L’endoscopie est l’examen de référence pour diagnostiquer l’angiodysplasie. Cette technique d’imagerie médicale, non invasive, permet d’examiner la paroi du tube digestif à l’aide d’un tube flexible équipé d’une caméra.

  • Les angiodysplasies de la partie supérieure du tube digestif sont explorées par endoscopie œso-gastro-duodénale ;
  • Celles du bas du tube digestif sont détectées par iléocoloscopie ;
  • Les angiodysplasies de l’intestin grêle sont examinées par vidéocapsule endoscopique et parfois par entéroscopie.

L’endoscopie peut également être utilisée pour des interventions chirurgicales afin de gérer les hémorragies.

Autres méthodes de diagnostic

  • Scintigraphie ;
  • Angioscanner et angio-IRM ;
  • Angiographie conventionnelle.

Traitement de l’angiodysplasie

Près de 90% des cas d’angiodysplasie cessent de saigner spontanément, mais environ 2% peuvent être mortels. Le risque de récidive après un premier épisode de saignement est significatif.

Endoscopie

Des interventions endoscopiques sont recommandées lors d’hémorragies pour stopper le saignement et prévenir les récidives :

  • Coagulation au plasma d’argon : utilisation d’un courant électrique et d’un gaz pour détruire ciblément la muqueuse superficielle ;
  • Électrocoagulation : arrêt de l’hémorragie par un courant électrique ;
  • Clips endoscopiques : utilisés pour les angiodysplasies du côlon chez les patients à risque élevé de récidive hémorragique.

Les traitements endoscopiques peuvent parfois être insuffisants pour prévenir les récidives, notamment lorsque les lésions sont difficiles d’accès.

Embolisation percutanée

Cette technique est envisagée en cas d’échec du traitement endoscopique, et consiste à obstruer le vaisseau saignant.

Traitements pharmacologiques

Des médicaments sont également utilisés pour réduire le risque de récidive.
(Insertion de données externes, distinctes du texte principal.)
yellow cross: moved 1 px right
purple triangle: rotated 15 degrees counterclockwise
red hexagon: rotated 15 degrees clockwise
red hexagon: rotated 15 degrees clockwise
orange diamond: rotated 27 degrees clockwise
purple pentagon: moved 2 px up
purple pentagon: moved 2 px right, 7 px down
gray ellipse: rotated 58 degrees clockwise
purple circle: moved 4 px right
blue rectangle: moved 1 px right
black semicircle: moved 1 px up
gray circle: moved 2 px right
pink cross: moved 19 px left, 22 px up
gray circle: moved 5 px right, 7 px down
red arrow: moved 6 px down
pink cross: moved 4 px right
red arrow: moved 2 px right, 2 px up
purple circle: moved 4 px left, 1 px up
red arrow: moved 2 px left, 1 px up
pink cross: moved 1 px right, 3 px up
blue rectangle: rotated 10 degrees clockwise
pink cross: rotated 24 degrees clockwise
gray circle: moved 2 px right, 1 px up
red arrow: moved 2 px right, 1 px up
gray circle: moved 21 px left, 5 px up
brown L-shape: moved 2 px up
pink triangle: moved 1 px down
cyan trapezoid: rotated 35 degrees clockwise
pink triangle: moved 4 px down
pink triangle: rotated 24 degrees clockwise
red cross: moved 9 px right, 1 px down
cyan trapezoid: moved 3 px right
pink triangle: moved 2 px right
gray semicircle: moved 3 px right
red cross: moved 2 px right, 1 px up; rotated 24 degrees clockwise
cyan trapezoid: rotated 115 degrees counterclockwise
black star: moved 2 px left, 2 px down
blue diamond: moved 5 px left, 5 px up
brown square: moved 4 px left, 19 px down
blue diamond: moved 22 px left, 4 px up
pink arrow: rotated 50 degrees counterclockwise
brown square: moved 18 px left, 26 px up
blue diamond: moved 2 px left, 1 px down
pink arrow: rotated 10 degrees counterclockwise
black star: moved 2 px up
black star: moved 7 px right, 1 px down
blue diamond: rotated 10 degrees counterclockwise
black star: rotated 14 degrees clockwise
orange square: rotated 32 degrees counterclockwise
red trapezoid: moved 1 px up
  • Hormonothérapie (œstrogènes et progestérone) ;
  • Octréotide (inhibiteur de l’angiogenèse).

Mesures complémentaires

Ces mesures visent à traiter les causes et les conséquences de l’hémorragie :

  • Supplémentation en fer ;
  • Correction des anomalies de coagulation ;
  • Transfusion sanguine ;
  • Arrêt des traitements anticoagulants et antiplaquettaires.